[START WORKING DATA]

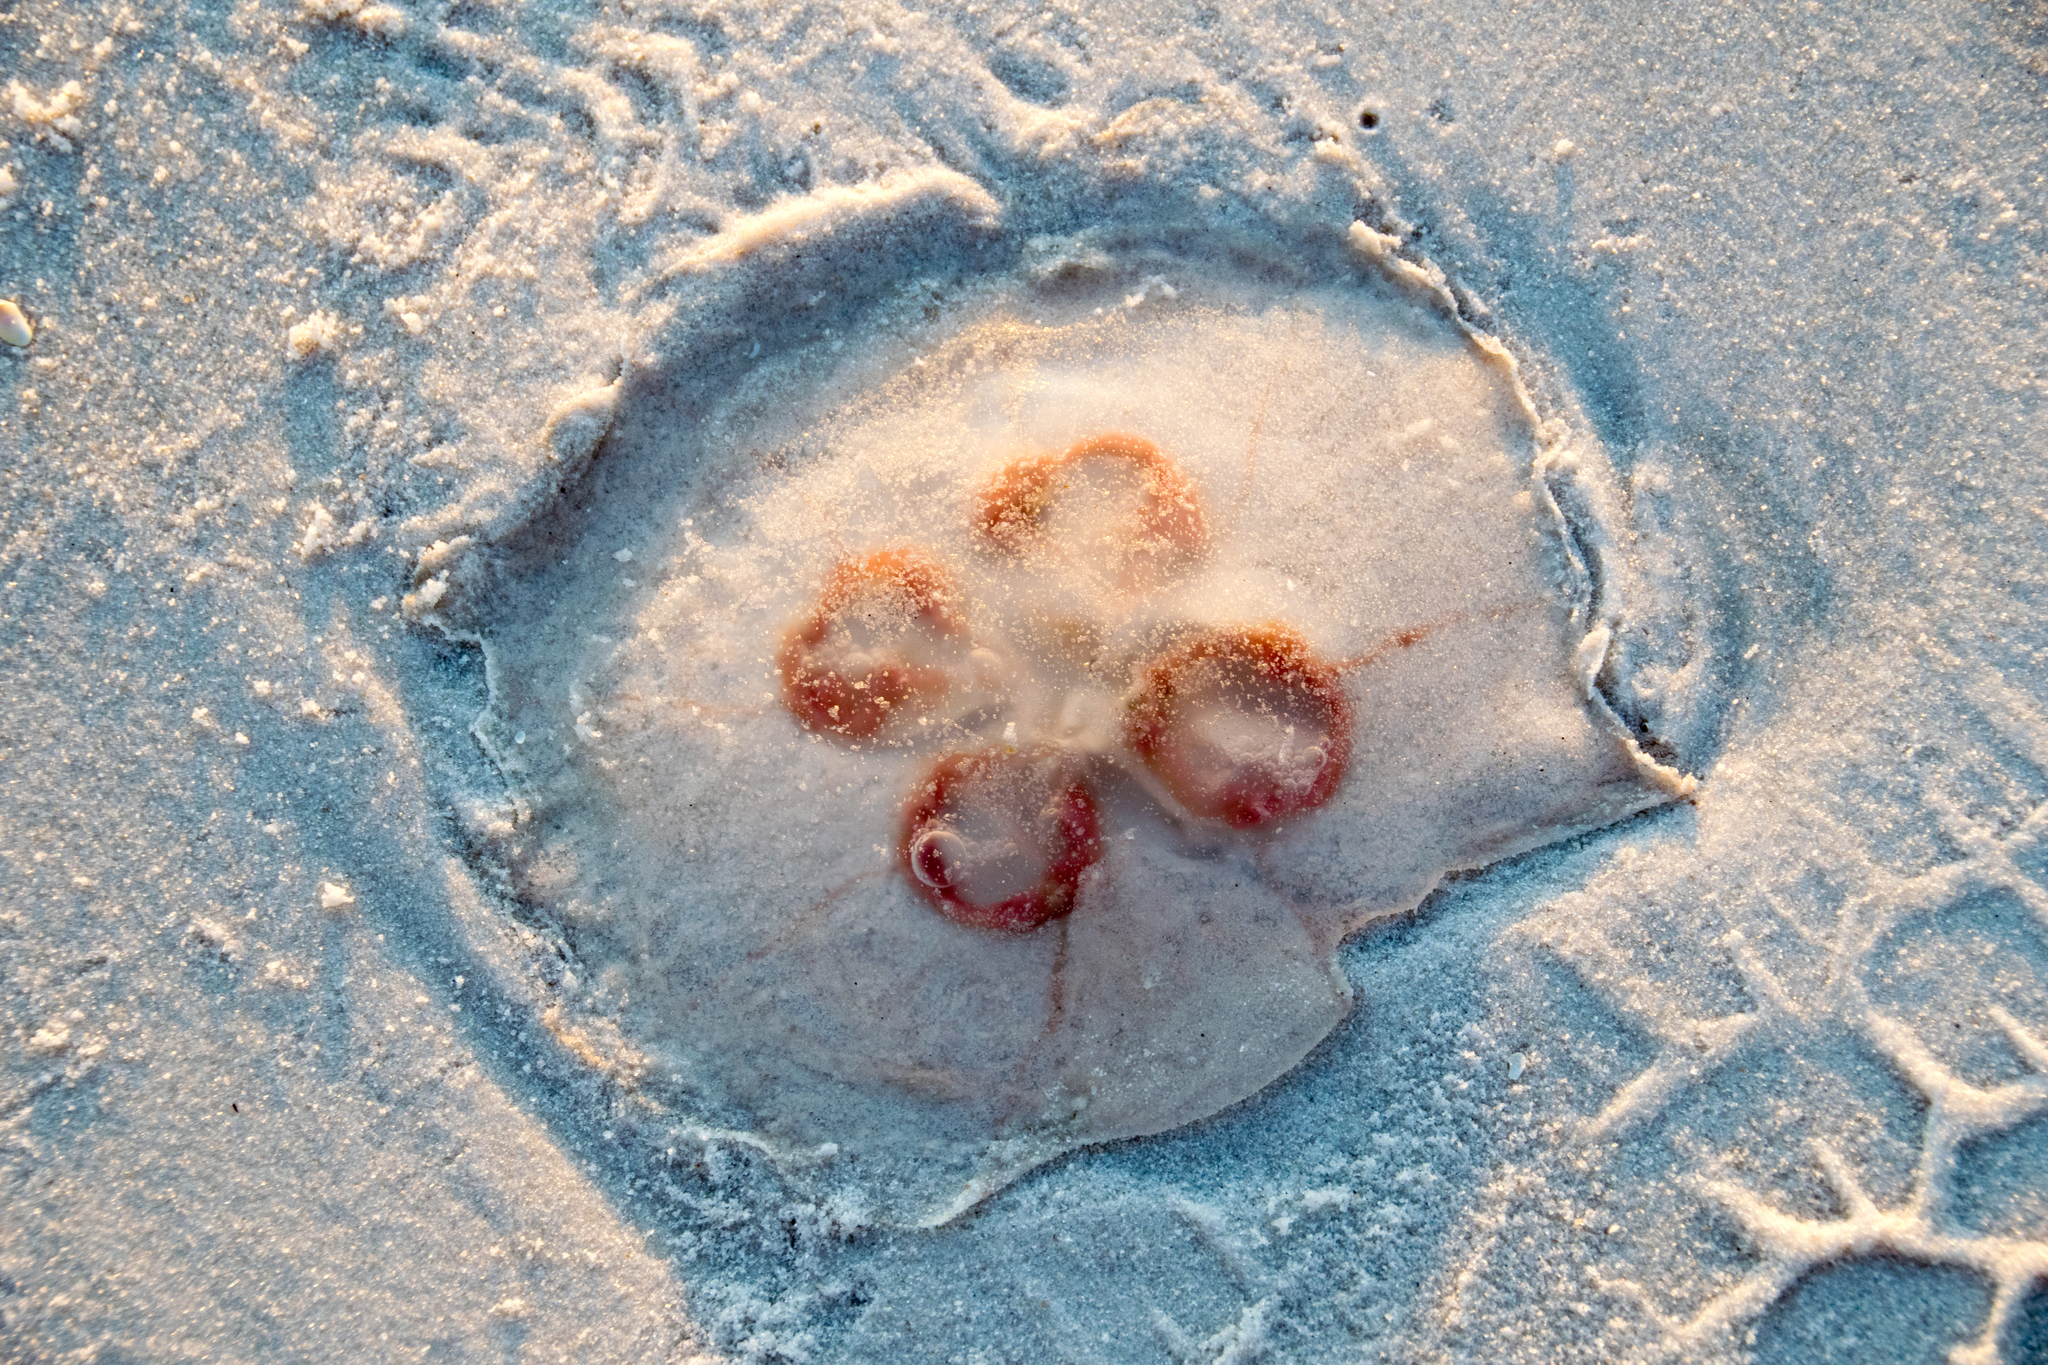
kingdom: Animalia
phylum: Cnidaria
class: Scyphozoa
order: Semaeostomeae
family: Ulmaridae
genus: Aurelia
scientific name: Aurelia marginalis
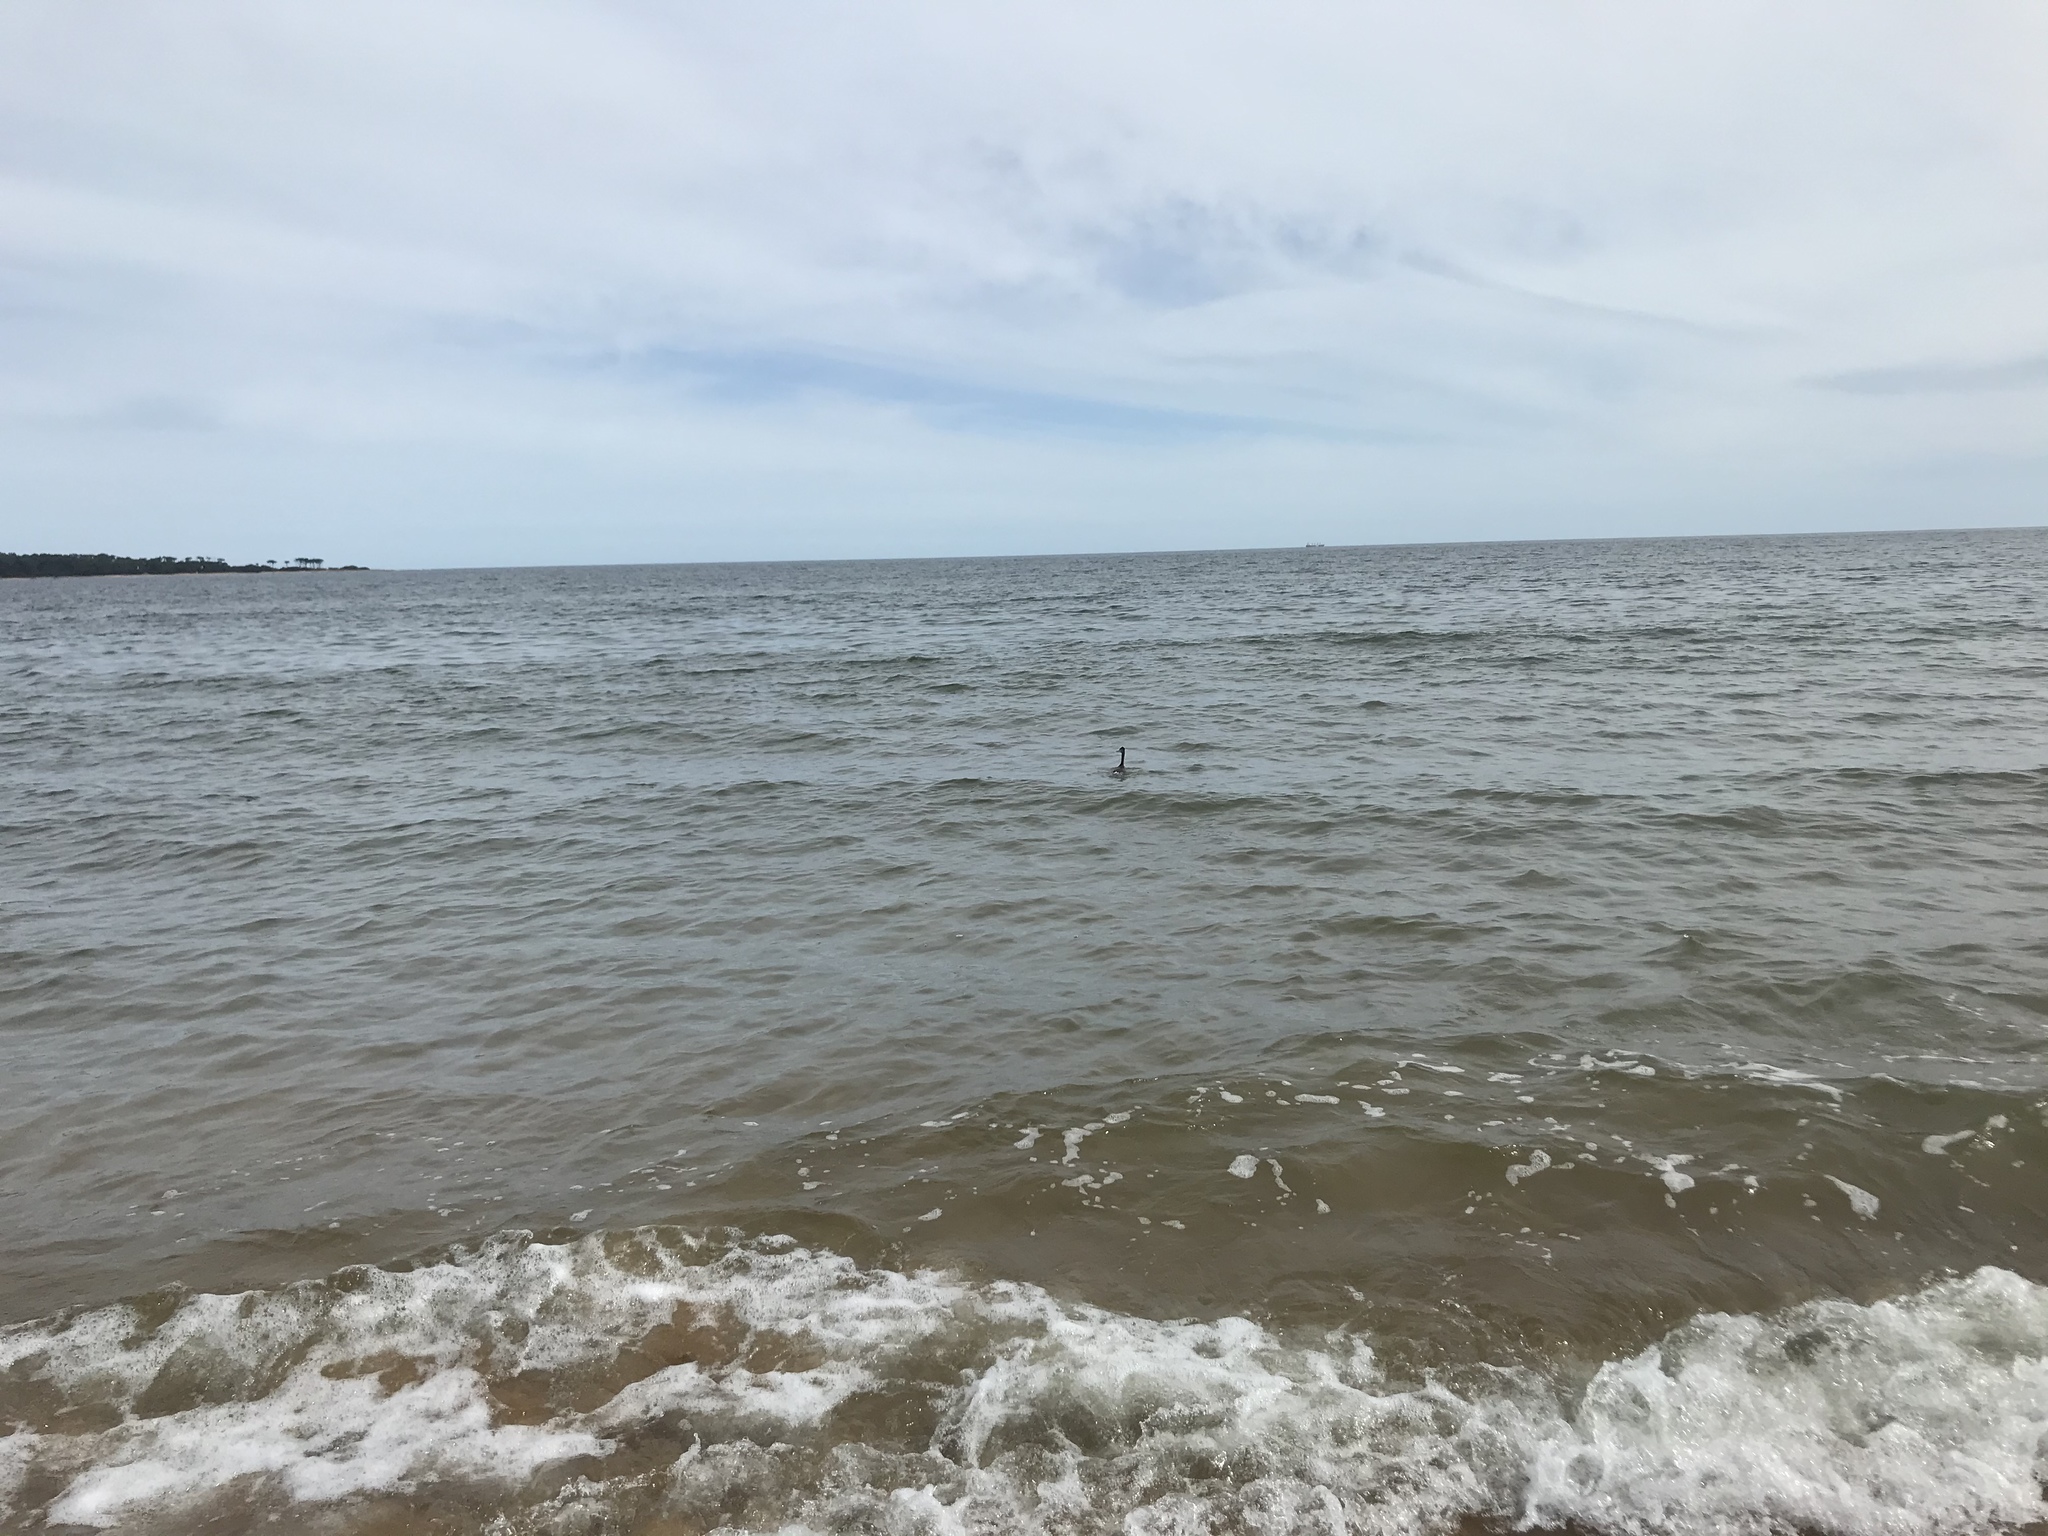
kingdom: Animalia
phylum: Chordata
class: Aves
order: Podicipediformes
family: Podicipedidae
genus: Podiceps
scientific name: Podiceps major
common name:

[END WORKING DATA]

WORK TO DO:
Rewrite the entries starting at the line containing "order: Podicipediformes" and ending at the last line of the entries, substituting "binomial name" for "scientific name" and leaving everything else unchanged.

THE RESULT:
order: Podicipediformes
family: Podicipedidae
genus: Podiceps
binomial name: Podiceps major
common name:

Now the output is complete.